Llevar alumnos al cine, es una peripecia que, quien la ha
probado alguna vez, sabe que es para reflexionar con
detenimiento. Sobre el particular hay opiniones para todos
los gustos. Tal vez es mejor poner un DVD en clase, o en el
salón de actos, con el curso solamente o con varias clases,
o con todo el colegio, aunque el riesgo de indisciplina es
directamente proporcional al número de alumnos reunidos, con
las variables de riesgo añadidas de oscurecimiento de sala,
irresponsabilidad de otros profesores ¡que te los dejan!,
síndrome de anonimato en los comentarios, etc. Sin embargo,
eruditos hay, influyentes en las altas esferas, que
recomiendan ir al cine en la sala de cine, para acostumbrar
a ir al cine, porque el cine como mejor se ve es en el cine,
ya que como en el cine en ninguna parte, que si los cines
son cultura, que si patatín, que si patatán, que el cine en
clase desmerece, que no es igual porque no es lo mismo,
además, el cine en celuloide es el no va más, adónde íbamos
a parar con el digital, tan espurio, moderno y eso, digital,
que devalúa la magia que desde sus inicios tenía el cine en
una sala a oscuras, con alumnos inmersos en la refulgente
pantalla.
El primer problema no surgió con la elección de la película.
Debido a la cantidad innumerable de pasos, requisitos,
burocracias y diligencias que es necesario sortear y
superar, el procedimiento es necesario iniciarlo meses
antes, cuando en las carteleras hay lo que hay, útil o no.
Aún así, doña Purita hizo su intento planificador que, como
es normal, debió cambiar infinitas veces.

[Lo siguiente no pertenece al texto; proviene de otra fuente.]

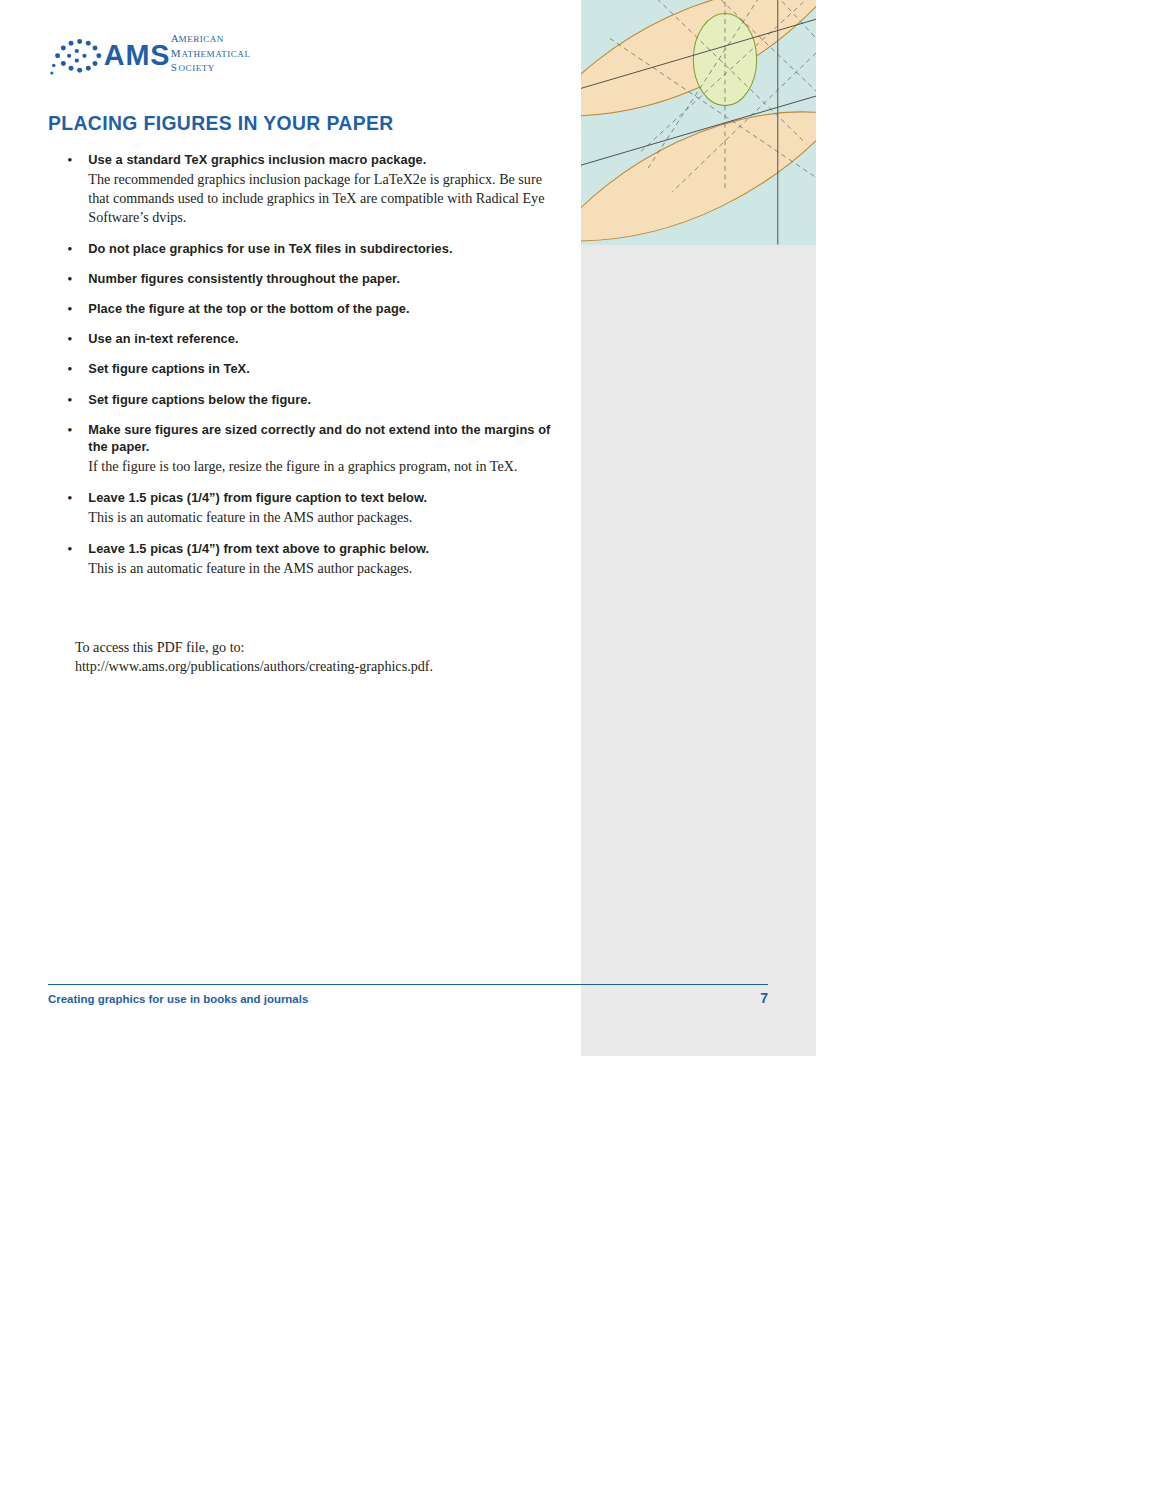AMS A MERICAN M ATHEMATICAL S OCIETY
Placing Figures in Your Paper
Use a standard TeX graphics inclusion macro package. The recommended graphics inclusion package for LaTeX2e is graphicx. Be sure that commands used to include graphics in TeX are compatible with Radical Eye Software’s dvips.
Do not place graphics for use in TeX files in subdirectories.
Number figures consistently throughout the paper.
Place the figure at the top or the bottom of the page.
Use an in-text reference.
Set figure captions in TeX.
Set figure captions below the figure.
Make sure figures are sized correctly and do not extend into the margins of the paper. If the figure is too large, resize the figure in a graphics program, not in TeX.
Leave 1.5 picas (1/4”) from figure caption to text below. This is an automatic feature in the AMS author packages.
Leave 1.5 picas (1/4”) from text above to graphic below. This is an automatic feature in the AMS author packages.
To access this PDF file, go to: http://www.ams.org/publications/authors/creating-graphics.pdf.
Creating graphics for use in books and journals 7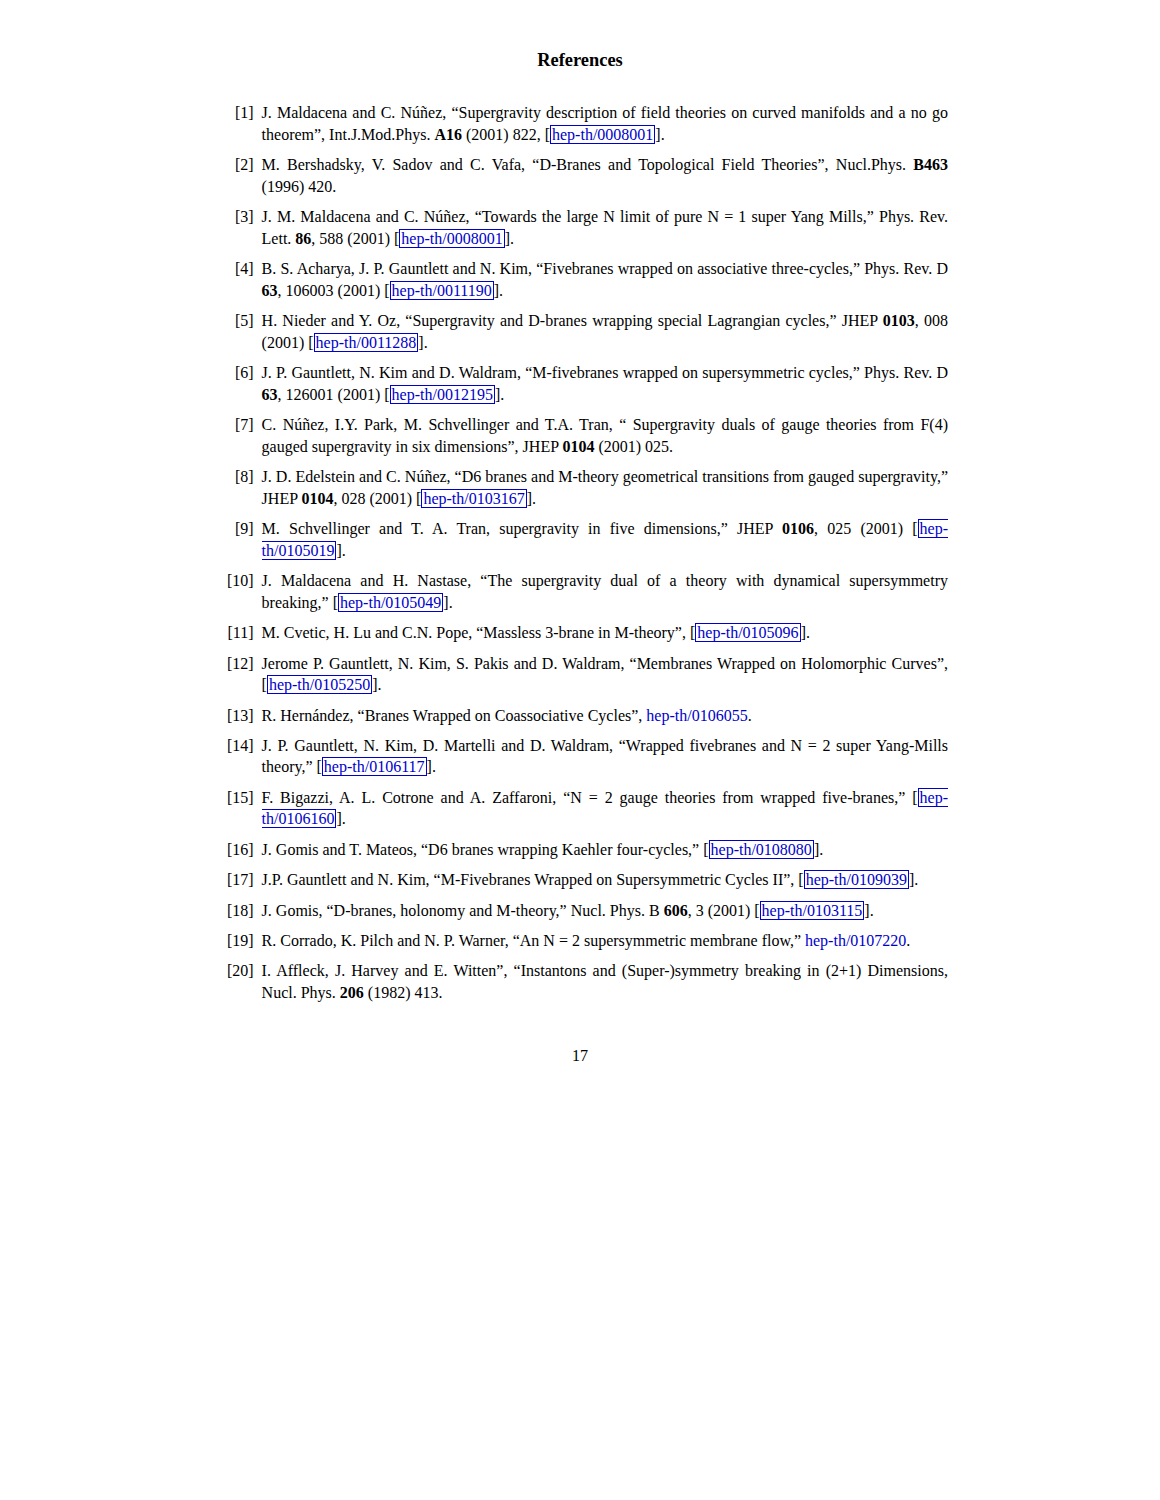References
J. Maldacena and C. Núñez, “Supergravity description of field theories on curved manifolds and a no go theorem”, Int.J.Mod.Phys. A16 (2001) 822, [hep-th/0008001].
M. Bershadsky, V. Sadov and C. Vafa, “D-Branes and Topological Field Theories”, Nucl.Phys. B463 (1996) 420.
J. M. Maldacena and C. Núñez, “Towards the large N limit of pure N = 1 super Yang Mills,” Phys. Rev. Lett. 86, 588 (2001) [hep-th/0008001].
B. S. Acharya, J. P. Gauntlett and N. Kim, “Fivebranes wrapped on associative three-cycles,” Phys. Rev. D 63, 106003 (2001) [hep-th/0011190].
H. Nieder and Y. Oz, “Supergravity and D-branes wrapping special Lagrangian cycles,” JHEP 0103, 008 (2001) [hep-th/0011288].
J. P. Gauntlett, N. Kim and D. Waldram, “M-fivebranes wrapped on supersymmetric cycles,” Phys. Rev. D 63, 126001 (2001) [hep-th/0012195].
C. Núñez, I.Y. Park, M. Schvellinger and T.A. Tran, “ Supergravity duals of gauge theories from F(4) gauged supergravity in six dimensions”, JHEP 0104 (2001) 025.
J. D. Edelstein and C. Núñez, “D6 branes and M-theory geometrical transitions from gauged supergravity,” JHEP 0104, 028 (2001) [hep-th/0103167].
M. Schvellinger and T. A. Tran, supergravity in five dimensions,” JHEP 0106, 025 (2001) [hep-th/0105019].
J. Maldacena and H. Nastase, “The supergravity dual of a theory with dynamical supersymmetry breaking,” [hep-th/0105049].
M. Cvetic, H. Lu and C.N. Pope, “Massless 3-brane in M-theory”, [hep-th/0105096].
Jerome P. Gauntlett, N. Kim, S. Pakis and D. Waldram, “Membranes Wrapped on Holomorphic Curves”, [hep-th/0105250].
R. Hernández, “Branes Wrapped on Coassociative Cycles”, hep-th/0106055.
J. P. Gauntlett, N. Kim, D. Martelli and D. Waldram, “Wrapped fivebranes and N = 2 super Yang-Mills theory,” [hep-th/0106117].
F. Bigazzi, A. L. Cotrone and A. Zaffaroni, “N = 2 gauge theories from wrapped five-branes,” [hep-th/0106160].
J. Gomis and T. Mateos, “D6 branes wrapping Kaehler four-cycles,” [hep-th/0108080].
J.P. Gauntlett and N. Kim, “M-Fivebranes Wrapped on Supersymmetric Cycles II”, [hep-th/0109039].
J. Gomis, “D-branes, holonomy and M-theory,” Nucl. Phys. B 606, 3 (2001) [hep-th/0103115].
R. Corrado, K. Pilch and N. P. Warner, “An N = 2 supersymmetric membrane flow,” hep-th/0107220.
I. Affleck, J. Harvey and E. Witten”, “Instantons and (Super-)symmetry breaking in (2+1) Dimensions, Nucl. Phys. 206 (1982) 413.
17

La normativa era clara: primero, pedir autorización al
«dire». A doña Purita le pareció que esto era coser y
cantar, ya que el «dire», don Carlosmari, era joven, había
sido alumno suyo y tenía ideas modernas sobre las
actividades escolares. Seguro que le parece «de perlas», se
dijo la maestra.
Pues no fue tan fácil, no. Don Carlosmari le puso toda
suerte de dificultades, que «para qué», que se lo diera
escrito en un proyecto, que por qué no les ponía alguna
película en youtube en el ordenador, y se evitaba engorrosas
y peligrosas salidas del colegio, y le dio un discursazo
sobre los tiempos modernos, el aggiornamento, que el
cine era de dos siglos atrás, y que ahora se utilizaban
técnicas de nuevos tiempos, que el cine era tan cine en DVD
como en una gran sala oscura. Doña Purita apeló al principio
de autoridad de los sabios, argumentó con datos, citó
fuentes de autores poderosos del momento, le recordó a don
Carlosmari, sin chantajes, claro, «mira carlosmari, que
cuento a todo el mundo sobre aquella vez que te measte en
clase». Don Carlosmari cedió a regañadientes, siempre que
diera los consabidos permisos la inspección.

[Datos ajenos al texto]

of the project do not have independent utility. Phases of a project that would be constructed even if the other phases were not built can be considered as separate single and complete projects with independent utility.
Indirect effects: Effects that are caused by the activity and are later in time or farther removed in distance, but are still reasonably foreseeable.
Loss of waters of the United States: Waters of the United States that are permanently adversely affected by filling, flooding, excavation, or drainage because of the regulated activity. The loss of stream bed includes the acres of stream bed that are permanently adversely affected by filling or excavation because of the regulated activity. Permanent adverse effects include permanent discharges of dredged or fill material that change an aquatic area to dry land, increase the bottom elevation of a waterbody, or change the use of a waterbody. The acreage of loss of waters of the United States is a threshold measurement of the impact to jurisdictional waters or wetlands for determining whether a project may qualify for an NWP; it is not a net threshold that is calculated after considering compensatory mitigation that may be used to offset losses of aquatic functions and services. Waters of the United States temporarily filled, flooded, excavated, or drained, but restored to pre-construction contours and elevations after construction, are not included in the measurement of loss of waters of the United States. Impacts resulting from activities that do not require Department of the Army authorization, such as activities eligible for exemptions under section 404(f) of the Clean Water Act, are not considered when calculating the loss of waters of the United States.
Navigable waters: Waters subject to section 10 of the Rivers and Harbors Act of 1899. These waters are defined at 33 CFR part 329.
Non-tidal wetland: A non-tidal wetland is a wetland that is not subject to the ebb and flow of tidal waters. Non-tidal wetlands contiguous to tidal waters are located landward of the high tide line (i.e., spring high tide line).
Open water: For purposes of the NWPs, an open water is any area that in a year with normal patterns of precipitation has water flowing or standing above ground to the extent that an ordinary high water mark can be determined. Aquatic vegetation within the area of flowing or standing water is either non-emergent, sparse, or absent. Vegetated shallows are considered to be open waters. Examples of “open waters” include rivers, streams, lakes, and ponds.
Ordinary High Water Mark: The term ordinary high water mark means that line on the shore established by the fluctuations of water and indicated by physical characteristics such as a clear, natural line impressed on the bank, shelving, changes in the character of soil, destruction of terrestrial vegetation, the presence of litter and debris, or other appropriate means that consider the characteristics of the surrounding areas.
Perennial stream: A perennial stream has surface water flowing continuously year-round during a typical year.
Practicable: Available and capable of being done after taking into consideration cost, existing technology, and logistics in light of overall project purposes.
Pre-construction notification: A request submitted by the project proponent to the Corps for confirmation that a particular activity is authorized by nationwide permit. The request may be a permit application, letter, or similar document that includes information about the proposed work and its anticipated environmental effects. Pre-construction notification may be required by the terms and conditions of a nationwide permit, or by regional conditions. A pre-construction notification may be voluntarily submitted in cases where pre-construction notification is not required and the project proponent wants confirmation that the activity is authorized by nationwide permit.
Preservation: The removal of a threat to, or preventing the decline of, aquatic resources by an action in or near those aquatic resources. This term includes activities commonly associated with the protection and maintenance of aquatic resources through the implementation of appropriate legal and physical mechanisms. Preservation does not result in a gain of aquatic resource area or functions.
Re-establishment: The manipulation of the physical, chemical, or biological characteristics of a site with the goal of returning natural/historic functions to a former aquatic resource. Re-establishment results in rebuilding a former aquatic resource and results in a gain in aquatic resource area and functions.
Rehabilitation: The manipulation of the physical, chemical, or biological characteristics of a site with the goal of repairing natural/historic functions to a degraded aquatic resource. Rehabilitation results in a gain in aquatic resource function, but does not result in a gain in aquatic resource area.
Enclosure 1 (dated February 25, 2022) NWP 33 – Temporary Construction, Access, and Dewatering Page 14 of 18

La inspección era más dura de roer. Doña Josefina no fue
nunca alumna de doña Purita, estudió en colegio de pago,
engreída y sabionda fruto de años de notas espectaculares,
de estudios en el extranjero y de su habilidad para hacer
incursiones en Internet, recordemos que era llamada «la
chata» por lo del chateo y, al parecer, era insobornable,
hacía gala de su condición de pelirroja para presumir de
espíritu libre y tenaz, y no toleraba contradicciones a sus
dictámenes. Cuando recibió la solicitud de don Carlosmari
para que los alumnos de doña Purita, acompañados de los de
don Honorato acudieran a una sesión cinematográfica, su
primera intención fue la de abandonar el proyecto a su
suerte, es decir, dejarlo sobra la mesa para que otros
papeles, miles de papeles durante miles de años cayeran
sobre la solicitud y la olvidaran el paso de los siglos.

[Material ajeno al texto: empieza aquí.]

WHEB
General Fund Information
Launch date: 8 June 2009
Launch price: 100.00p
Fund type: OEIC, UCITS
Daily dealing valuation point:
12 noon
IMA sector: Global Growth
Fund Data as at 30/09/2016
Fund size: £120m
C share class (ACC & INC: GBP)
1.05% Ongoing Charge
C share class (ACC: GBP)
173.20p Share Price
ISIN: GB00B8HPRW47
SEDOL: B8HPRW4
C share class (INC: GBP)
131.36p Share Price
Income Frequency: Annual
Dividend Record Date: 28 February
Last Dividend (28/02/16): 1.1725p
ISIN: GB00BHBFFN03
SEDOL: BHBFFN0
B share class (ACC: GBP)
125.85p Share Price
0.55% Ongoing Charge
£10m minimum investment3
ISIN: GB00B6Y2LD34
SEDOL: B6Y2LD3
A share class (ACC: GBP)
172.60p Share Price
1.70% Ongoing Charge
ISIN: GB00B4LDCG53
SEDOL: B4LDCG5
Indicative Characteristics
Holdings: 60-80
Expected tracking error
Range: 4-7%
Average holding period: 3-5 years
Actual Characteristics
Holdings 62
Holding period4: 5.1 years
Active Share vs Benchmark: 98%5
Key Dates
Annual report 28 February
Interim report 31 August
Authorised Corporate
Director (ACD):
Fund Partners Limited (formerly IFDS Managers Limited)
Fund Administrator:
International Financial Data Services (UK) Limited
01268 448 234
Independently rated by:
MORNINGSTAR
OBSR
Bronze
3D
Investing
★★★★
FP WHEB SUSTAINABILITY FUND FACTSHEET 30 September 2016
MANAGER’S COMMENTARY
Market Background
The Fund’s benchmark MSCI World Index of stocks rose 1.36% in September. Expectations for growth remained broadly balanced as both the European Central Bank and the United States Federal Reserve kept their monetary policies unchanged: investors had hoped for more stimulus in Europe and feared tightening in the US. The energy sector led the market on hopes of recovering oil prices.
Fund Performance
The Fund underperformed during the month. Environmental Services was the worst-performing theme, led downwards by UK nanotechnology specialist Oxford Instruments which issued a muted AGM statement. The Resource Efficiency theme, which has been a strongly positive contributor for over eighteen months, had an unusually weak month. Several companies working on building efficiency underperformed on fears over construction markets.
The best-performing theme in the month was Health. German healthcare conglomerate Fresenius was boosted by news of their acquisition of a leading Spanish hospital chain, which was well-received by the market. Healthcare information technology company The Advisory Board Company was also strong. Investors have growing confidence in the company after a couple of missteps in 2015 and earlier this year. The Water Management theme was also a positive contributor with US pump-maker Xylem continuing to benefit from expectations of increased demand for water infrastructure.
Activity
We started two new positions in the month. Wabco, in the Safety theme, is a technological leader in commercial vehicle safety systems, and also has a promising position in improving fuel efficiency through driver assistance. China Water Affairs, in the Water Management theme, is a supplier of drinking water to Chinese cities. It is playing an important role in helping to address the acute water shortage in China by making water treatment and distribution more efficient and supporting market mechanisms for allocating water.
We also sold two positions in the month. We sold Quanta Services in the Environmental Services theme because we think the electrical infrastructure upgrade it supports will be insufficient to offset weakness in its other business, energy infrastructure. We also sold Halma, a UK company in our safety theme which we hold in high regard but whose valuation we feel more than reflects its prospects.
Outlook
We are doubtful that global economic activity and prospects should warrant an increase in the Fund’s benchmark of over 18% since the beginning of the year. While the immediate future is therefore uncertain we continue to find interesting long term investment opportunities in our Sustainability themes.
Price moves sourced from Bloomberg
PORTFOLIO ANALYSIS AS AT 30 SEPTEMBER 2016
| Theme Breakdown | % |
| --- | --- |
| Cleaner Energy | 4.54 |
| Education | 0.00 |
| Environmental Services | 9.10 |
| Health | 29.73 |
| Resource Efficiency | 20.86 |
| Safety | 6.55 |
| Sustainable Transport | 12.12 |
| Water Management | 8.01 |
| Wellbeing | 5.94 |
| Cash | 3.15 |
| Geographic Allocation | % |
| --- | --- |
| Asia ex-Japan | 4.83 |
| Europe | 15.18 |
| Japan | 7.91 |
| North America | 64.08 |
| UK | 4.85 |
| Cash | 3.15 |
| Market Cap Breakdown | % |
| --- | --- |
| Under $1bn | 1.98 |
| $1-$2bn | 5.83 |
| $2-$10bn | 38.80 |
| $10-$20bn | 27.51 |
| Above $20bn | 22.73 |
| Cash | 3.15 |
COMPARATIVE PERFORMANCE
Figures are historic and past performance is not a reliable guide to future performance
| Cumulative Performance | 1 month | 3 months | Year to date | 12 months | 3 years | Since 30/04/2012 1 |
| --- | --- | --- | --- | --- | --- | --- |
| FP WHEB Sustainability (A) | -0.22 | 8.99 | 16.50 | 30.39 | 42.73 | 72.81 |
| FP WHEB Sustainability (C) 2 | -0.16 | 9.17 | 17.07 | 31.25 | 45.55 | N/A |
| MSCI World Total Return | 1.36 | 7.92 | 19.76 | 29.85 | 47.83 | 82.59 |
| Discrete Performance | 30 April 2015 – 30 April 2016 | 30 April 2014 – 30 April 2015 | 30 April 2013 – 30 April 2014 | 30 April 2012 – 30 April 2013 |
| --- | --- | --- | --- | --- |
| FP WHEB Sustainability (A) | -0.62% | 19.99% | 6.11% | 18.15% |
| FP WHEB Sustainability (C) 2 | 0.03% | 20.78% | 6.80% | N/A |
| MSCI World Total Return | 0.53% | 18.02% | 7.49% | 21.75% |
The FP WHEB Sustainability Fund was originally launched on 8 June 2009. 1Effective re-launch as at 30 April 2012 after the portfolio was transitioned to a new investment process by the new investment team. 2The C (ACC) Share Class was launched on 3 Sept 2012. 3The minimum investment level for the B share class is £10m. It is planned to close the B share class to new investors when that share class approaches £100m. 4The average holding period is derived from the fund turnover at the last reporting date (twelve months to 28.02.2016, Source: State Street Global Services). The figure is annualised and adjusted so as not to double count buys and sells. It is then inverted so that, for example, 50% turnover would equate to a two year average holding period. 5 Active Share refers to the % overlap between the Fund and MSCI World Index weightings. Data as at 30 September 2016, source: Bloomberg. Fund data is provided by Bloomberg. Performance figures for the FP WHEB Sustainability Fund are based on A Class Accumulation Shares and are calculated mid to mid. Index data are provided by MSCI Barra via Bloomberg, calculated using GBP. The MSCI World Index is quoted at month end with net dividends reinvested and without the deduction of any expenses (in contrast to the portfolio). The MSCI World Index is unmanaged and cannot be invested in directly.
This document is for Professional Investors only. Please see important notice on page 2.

Pero no, doña Josefina, ejerció de inspectora y se fue para
la escuela a ver qué pasaba: consideraba que doña Purita y
don Honorato eran el «homo antecesor», extinguidos o a
extinguir, a los que había que soportar mientras duraran,
murmuraba, «y aún así, todavía hacen solicitudes para
actividades antediluvianas». Y allí llegó, vistosa y ágil, y
citó a doña Purita al despacho de don Carlosmari,
«inmediatamente», dijo, «que no vengo a perder el tiempo».
El director, al ver el panorama tuvo la intención de ponerse
de parte de la inspectora pero una mirada de doña Purita
«que cuento lo del pis…», le decidió por mirar al techo e
intervenir lo estrictamente necesario.
La inspectora decidió. Vale, pues sí, al cine, pero allá
películas, bajo la responsabilidad de ustedes, que ya son
mayores, (antiguallas, pensó), y me tienen informada de cómo
va todo. Les concedo, pensó, a pesar de mis ansias
renovadoras, lo que piden, ustedes mismos sufrirán las
consecuencias.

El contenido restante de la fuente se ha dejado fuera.